[Opening Passage shown section]
Oct. 2, 2025

Archive Special: Preparing for Winter (251)

Archive Special: Preparing for Winter (251)

In this Archive Special from October 2021, we revisit a conversation with the late Kim Flottum and Jim Tew as they discuss the many ways beekeepers prepare colonies for the cold months ahead. From simple windbreaks to traditional tar paper wraps, insulated hive covers, and quilt boxes filled with wood shavings, Jim and Kim explore techniques both old and new.

The discussion highlights how winter prep has evolved, offering options for hobbyists with just a few colonies, sideliners with dozens, and commercial beekeepers managing thousands. They share practical advice on keeping colonies warm, ventilated, and dry, while considering different hive types—from 8- and 10-frame Langstroths to top bars and even polystyrene boxes.
[Closing Passage shown section]
:: About this exercise ::
Return the passage of the winter preparation episode description from "Oct. 2, 2025" up to and including "even polystyrene boxes.", copied word for word.
[Opening Provided information section]
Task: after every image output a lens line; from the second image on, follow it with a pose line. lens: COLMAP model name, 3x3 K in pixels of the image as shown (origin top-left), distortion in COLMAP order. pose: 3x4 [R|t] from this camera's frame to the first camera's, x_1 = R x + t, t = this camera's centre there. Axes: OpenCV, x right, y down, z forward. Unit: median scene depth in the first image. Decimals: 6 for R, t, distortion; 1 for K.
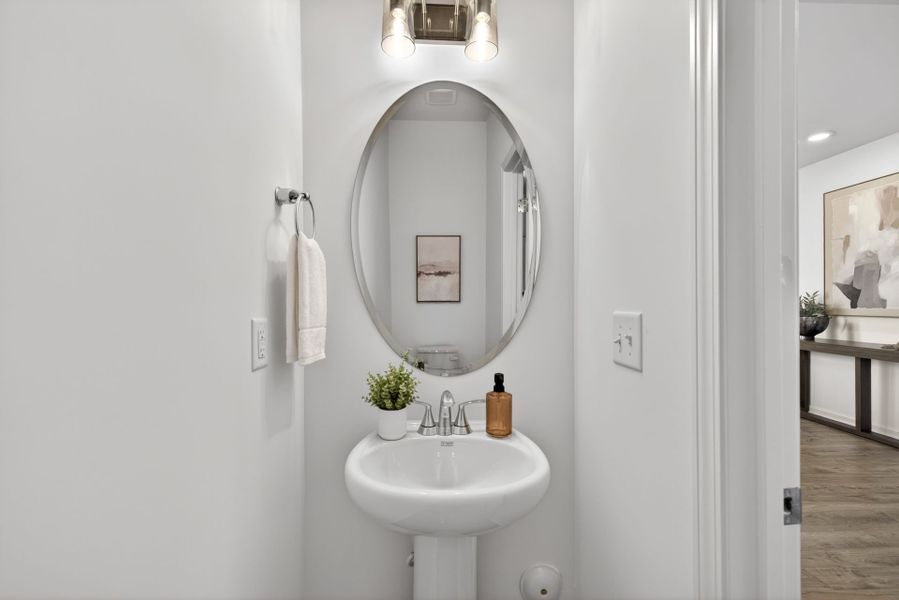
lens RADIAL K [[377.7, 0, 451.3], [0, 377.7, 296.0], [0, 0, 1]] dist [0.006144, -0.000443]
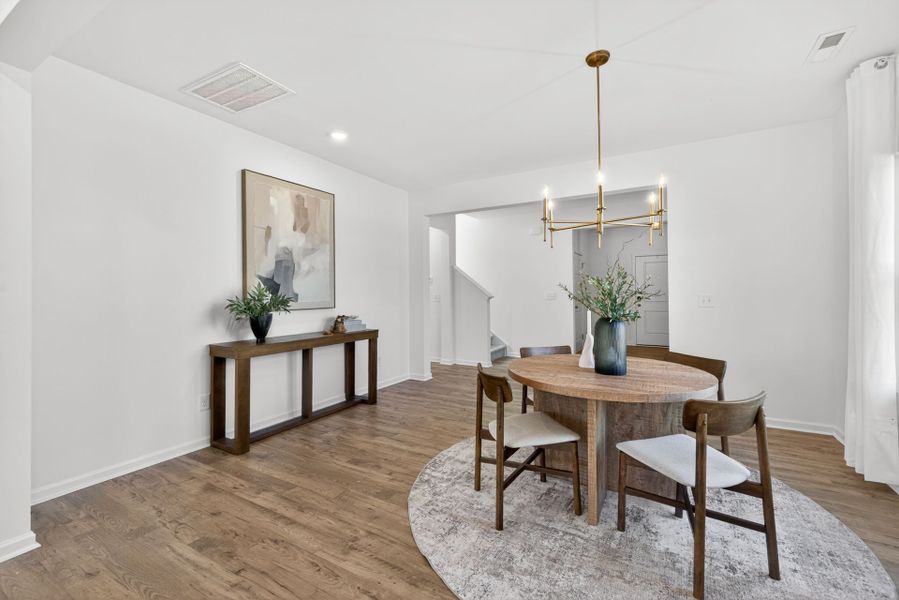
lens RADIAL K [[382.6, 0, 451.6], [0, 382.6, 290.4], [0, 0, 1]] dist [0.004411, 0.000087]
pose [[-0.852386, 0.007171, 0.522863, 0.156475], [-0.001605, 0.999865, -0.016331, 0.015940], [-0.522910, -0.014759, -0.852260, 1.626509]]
[Closing Provided information section]
[Opening Provided information section]
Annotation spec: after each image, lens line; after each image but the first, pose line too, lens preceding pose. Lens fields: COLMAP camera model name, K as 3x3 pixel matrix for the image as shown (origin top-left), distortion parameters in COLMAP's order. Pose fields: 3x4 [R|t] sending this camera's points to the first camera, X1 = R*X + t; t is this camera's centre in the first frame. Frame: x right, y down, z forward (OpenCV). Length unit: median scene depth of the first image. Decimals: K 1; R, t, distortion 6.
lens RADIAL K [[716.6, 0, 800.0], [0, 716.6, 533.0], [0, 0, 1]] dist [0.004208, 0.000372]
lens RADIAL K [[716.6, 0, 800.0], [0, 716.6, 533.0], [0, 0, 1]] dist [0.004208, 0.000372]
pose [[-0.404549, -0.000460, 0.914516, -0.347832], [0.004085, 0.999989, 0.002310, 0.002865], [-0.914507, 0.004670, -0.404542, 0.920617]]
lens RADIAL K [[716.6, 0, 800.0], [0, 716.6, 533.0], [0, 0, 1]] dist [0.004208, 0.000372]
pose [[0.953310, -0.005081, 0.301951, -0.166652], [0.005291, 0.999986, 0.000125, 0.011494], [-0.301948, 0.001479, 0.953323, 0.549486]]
[Closing Provided information section]
[Opening Provided information section]
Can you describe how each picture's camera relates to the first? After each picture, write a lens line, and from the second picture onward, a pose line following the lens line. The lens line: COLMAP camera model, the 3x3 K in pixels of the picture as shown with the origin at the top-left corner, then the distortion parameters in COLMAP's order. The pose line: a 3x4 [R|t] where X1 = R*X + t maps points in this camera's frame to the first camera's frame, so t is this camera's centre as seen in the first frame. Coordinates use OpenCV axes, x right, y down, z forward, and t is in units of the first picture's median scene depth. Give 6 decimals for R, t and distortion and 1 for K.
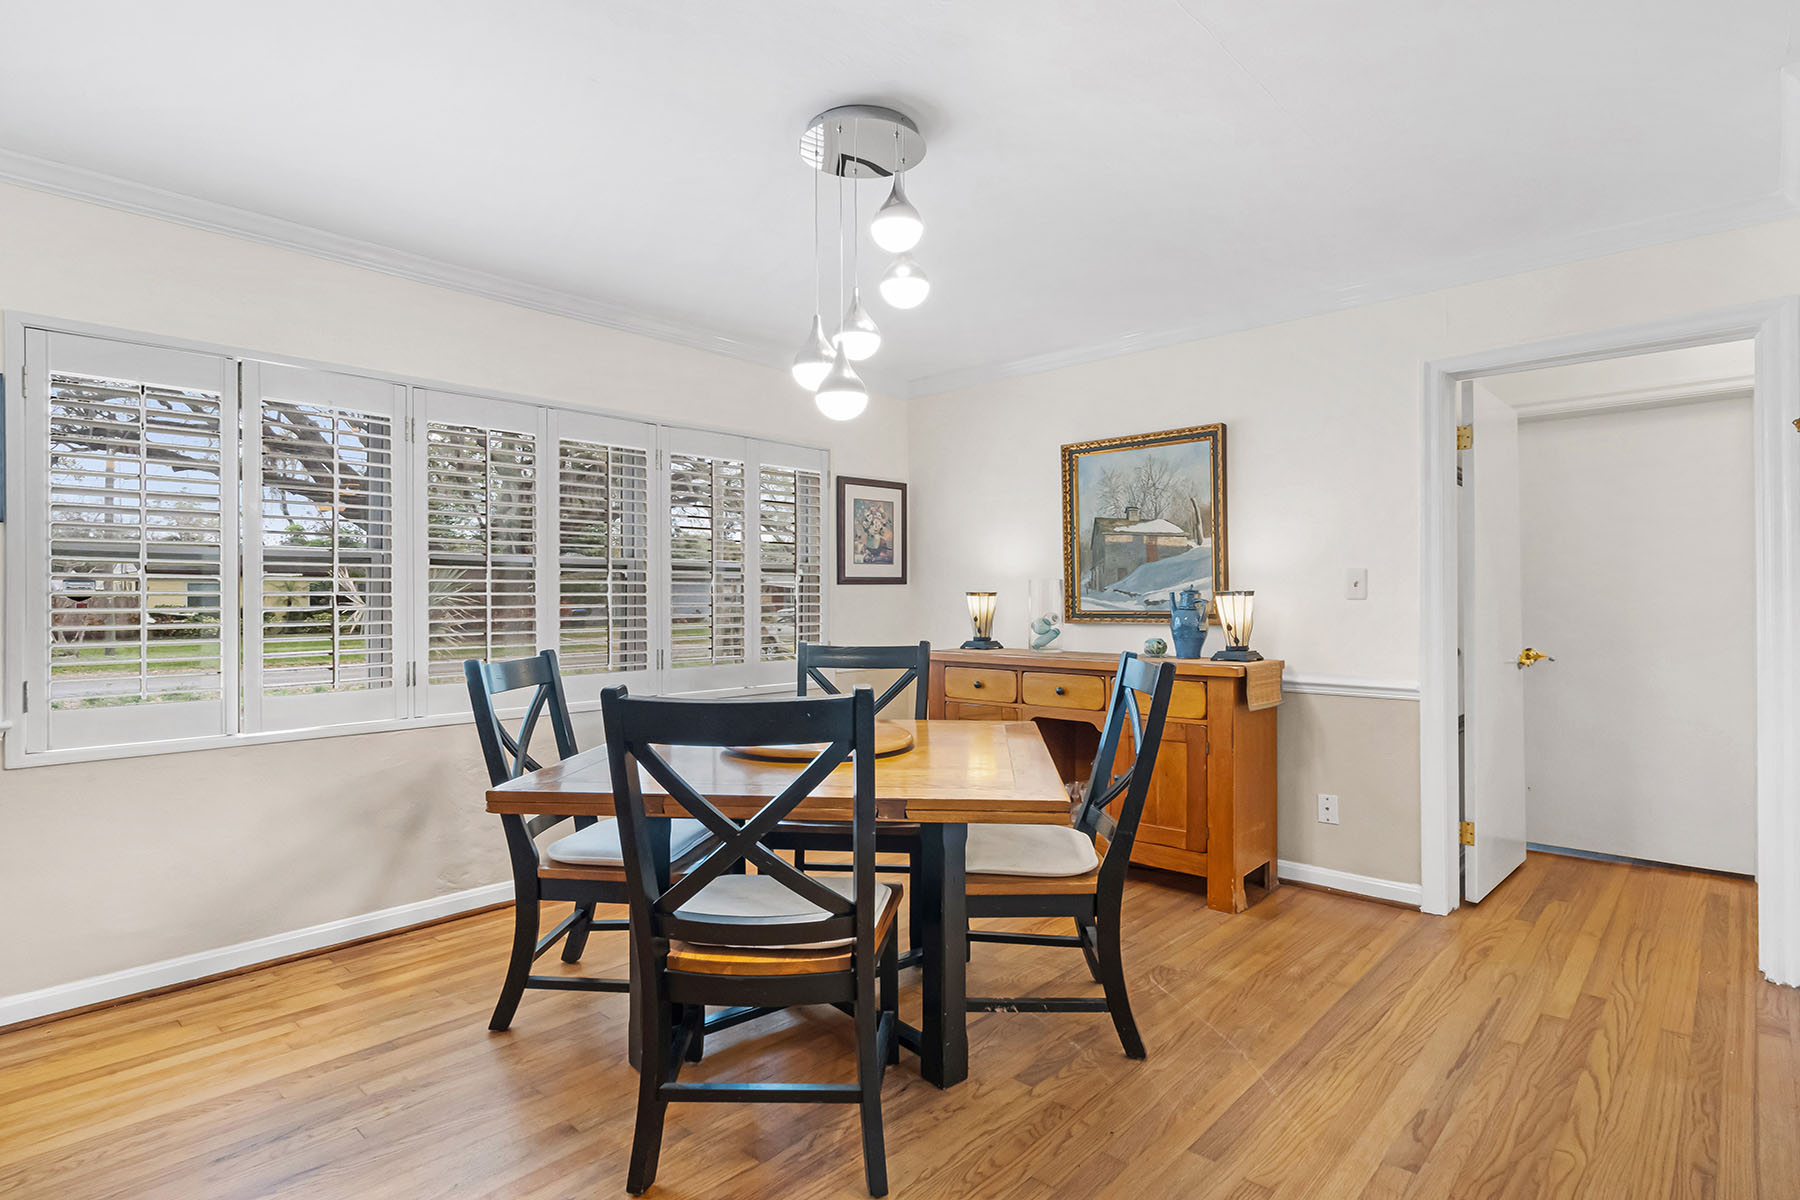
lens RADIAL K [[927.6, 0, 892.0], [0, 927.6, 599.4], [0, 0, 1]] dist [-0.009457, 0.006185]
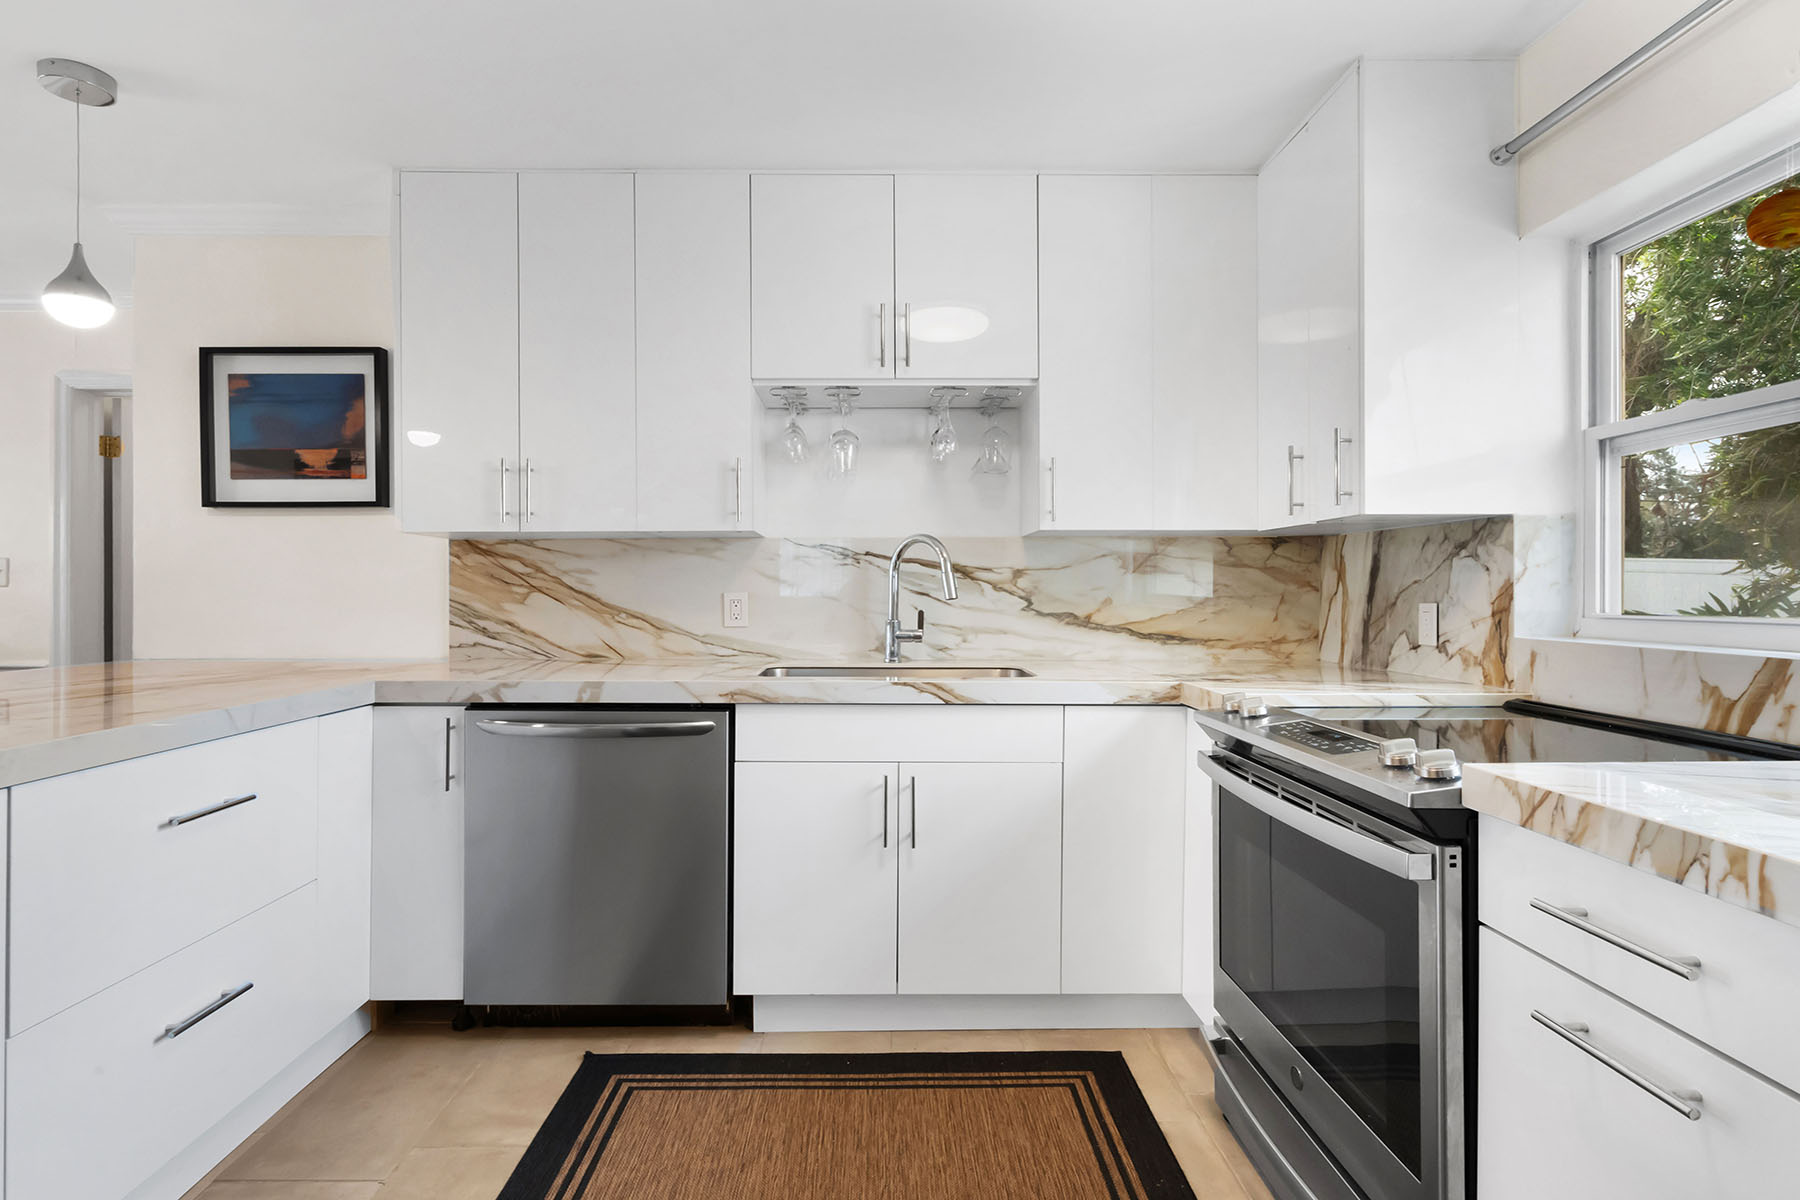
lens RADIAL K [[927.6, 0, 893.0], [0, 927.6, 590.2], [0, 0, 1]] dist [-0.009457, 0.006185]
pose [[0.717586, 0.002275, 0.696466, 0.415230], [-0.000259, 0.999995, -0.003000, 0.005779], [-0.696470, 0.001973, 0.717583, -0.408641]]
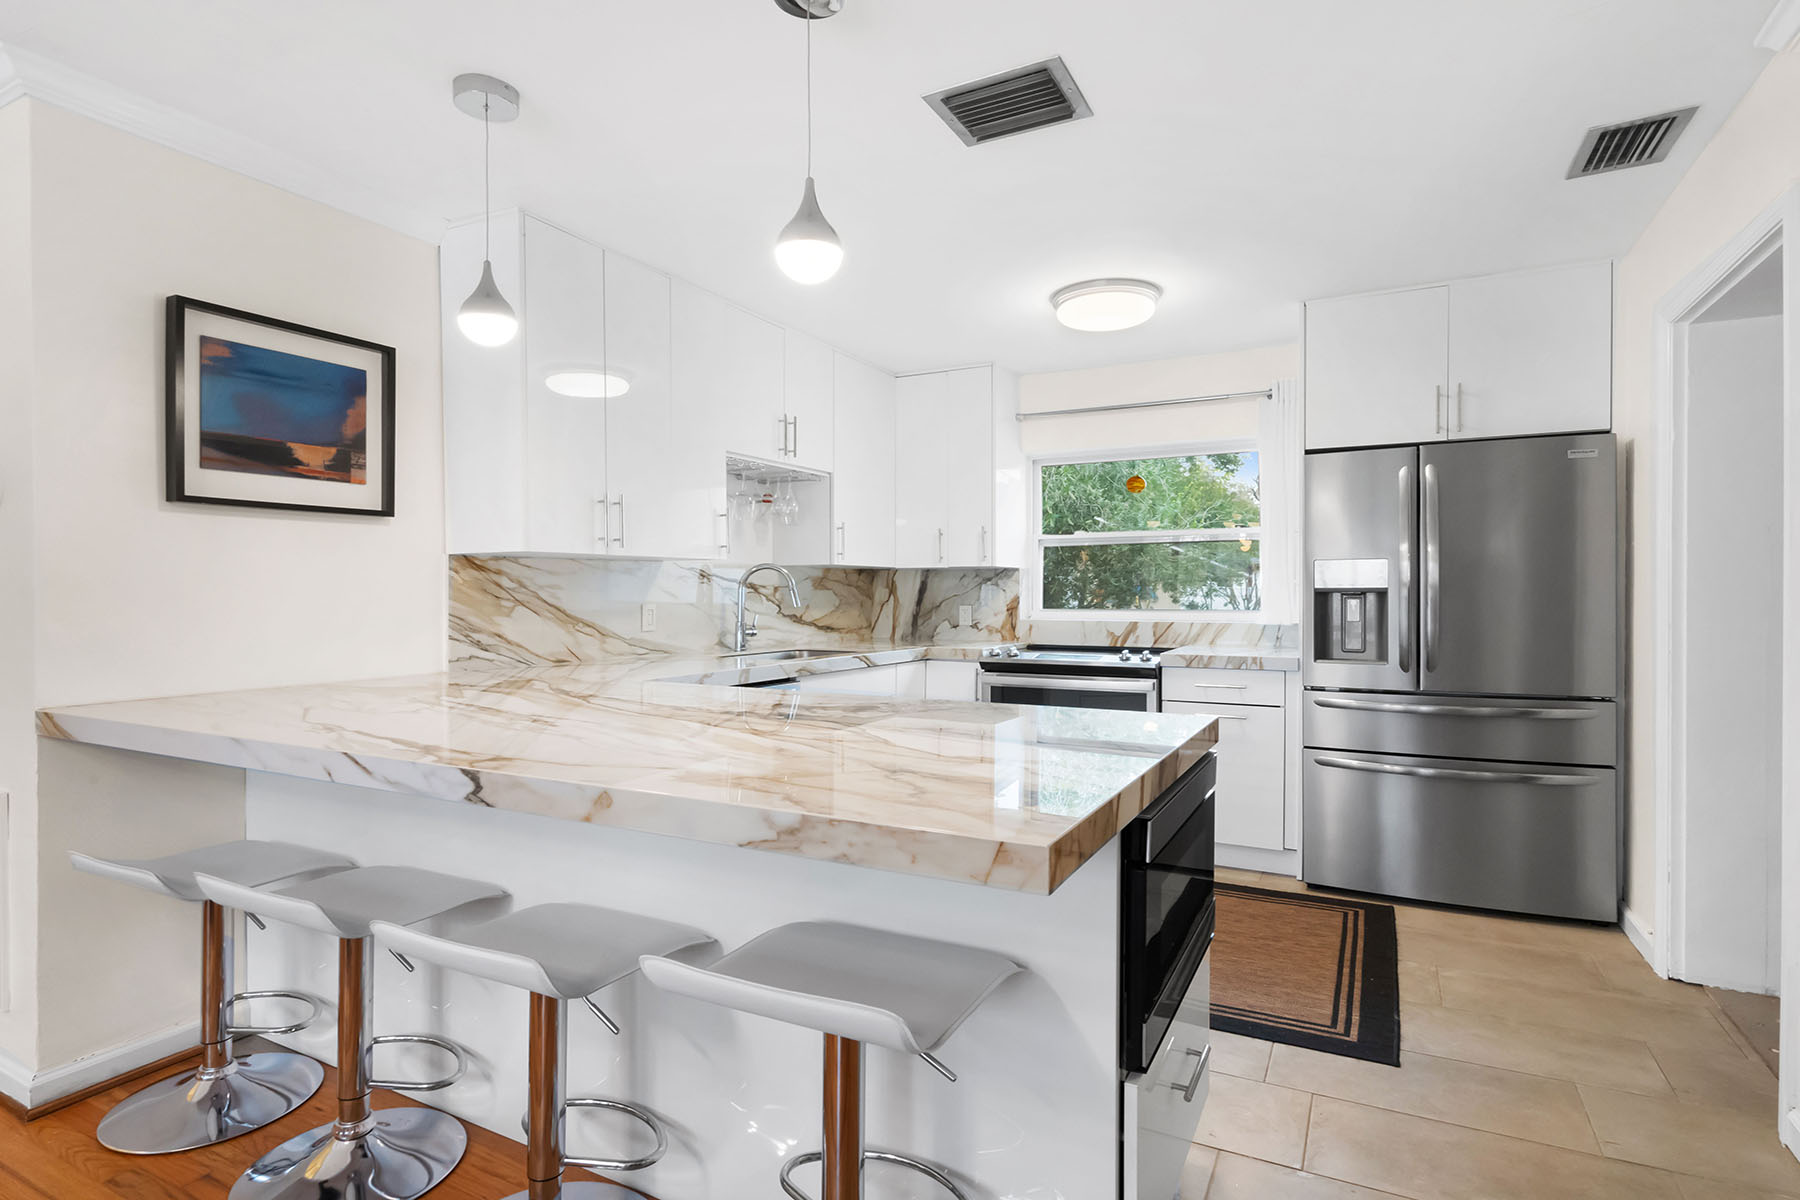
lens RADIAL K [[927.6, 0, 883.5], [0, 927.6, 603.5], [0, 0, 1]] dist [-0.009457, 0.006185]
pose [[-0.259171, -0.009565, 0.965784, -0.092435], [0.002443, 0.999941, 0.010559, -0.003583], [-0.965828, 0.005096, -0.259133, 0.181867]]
[Closing Provided information section]
:: Response to the exercise ::
Oct. 2, 2025

Archive Special: Preparing for Winter (251)

Archive Special: Preparing for Winter (251)

In this Archive Special from October 2021, we revisit a conversation with the late Kim Flottum and Jim Tew as they discuss the many ways beekeepers prepare colonies for the cold months ahead. From simple windbreaks to traditional tar paper wraps, insulated hive covers, and quilt boxes filled with wood shavings, Jim and Kim explore techniques both old and new.

The discussion highlights how winter prep has evolved, offering options for hobbyists with just a few colonies, sideliners with dozens, and commercial beekeepers managing thousands. They share practical advice on keeping colonies warm, ventilated, and dry, while considering different hive types—from 8- and 10-frame Langstroths to top bars and even polystyrene boxes.